Text block:
In New York, the most horrific crime of animal cruelty is punishable by a maximum sentence of merely two years.[5] Under New York’s Agriculture and Markets Law, of which the laws protecting animals regrettably fall under:

A person is guilty of aggravated cruelty to animals when, with no justifiable purpose, he or she intentionally kills or intentionally causes serious physical injury to a companion animal with aggravated cruelty. “[A]ggravated cruelty” shall mean conduct which: (i) is intended to cause extreme physical pain; or (ii) is done or carried out in an especially depraved or sadistic manner.

. . . .

Instructions to follow:
In the passage on New York's animal cruelty law, list every distinct word ending in "ly", counting each word only once. The items that follow have no connection to the passage on New York's animal cruelty law.

Information shown:
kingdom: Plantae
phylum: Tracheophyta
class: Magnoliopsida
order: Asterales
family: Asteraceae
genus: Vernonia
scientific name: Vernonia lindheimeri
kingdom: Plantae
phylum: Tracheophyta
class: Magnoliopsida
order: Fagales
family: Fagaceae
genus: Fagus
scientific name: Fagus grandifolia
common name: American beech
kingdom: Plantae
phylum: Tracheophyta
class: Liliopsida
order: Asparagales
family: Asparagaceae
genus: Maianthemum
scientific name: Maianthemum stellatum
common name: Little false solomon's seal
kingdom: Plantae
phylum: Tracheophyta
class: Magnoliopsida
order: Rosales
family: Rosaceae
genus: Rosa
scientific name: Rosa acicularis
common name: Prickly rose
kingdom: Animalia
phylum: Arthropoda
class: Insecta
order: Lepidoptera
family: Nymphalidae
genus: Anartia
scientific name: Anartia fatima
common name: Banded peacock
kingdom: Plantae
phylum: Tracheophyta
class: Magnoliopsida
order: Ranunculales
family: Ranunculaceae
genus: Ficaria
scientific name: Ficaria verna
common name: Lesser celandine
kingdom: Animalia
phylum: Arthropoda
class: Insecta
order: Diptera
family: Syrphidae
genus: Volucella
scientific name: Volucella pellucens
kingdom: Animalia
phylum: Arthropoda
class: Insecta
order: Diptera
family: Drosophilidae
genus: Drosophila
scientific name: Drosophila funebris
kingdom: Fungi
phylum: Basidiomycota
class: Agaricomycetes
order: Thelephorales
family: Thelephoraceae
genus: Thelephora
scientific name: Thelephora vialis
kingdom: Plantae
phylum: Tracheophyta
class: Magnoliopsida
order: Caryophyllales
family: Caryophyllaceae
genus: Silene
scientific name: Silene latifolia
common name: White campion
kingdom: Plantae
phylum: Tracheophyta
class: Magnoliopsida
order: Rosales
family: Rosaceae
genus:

The reply:
merely, regrettably, intentionally, especially